Exercise data: Begin

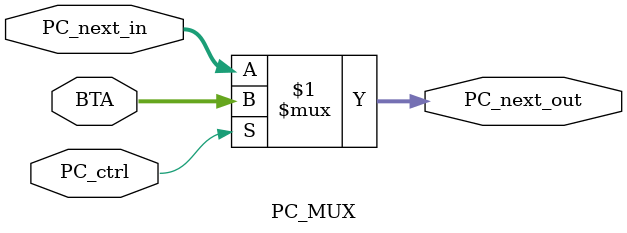
<source format=v>
`timescale 1ns / 1ps

module PC_MUX
(
    input [6:0] PC_next_in,
    input [6:0] BTA,
    input PC_ctrl,

    output [6:0] PC_next_out
);

    assign PC_next_out = PC_ctrl ? BTA : PC_next_in;

endmodule
</source>
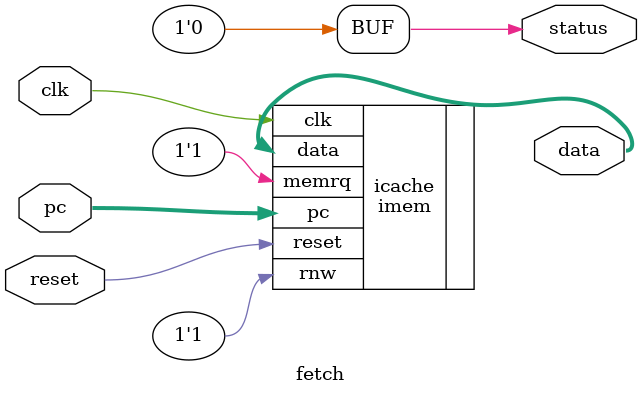
<source format=v>
module fetch(
    input clk,    
    input reset,
    input [31:0] pc,
    output [31:0] data,
    output status
);

    assign status = 2'b0;
    imem icache(.reset(reset), .clk(clk), .memrq(1'b1), .rnw(1'b1), .pc(pc), .data(data));

endmodule
</source>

Exercise data: End

Problem to work on ▸ Please reproduce the entries above exactly, from their first line to the line holding "assign status = 2'b0;" inclusive, and nothing else; the pictures stay out.

Output below ▸
<source format=v>
`timescale 1ns / 1ps

module PC_MUX
(
    input [6:0] PC_next_in,
    input [6:0] BTA,
    input PC_ctrl,

    output [6:0] PC_next_out
);

    assign PC_next_out = PC_ctrl ? BTA : PC_next_in;

endmodule
</source>
<source format=v>
module fetch(
    input clk,    
    input reset,
    input [31:0] pc,
    output [31:0] data,
    output status
);

    assign status = 2'b0;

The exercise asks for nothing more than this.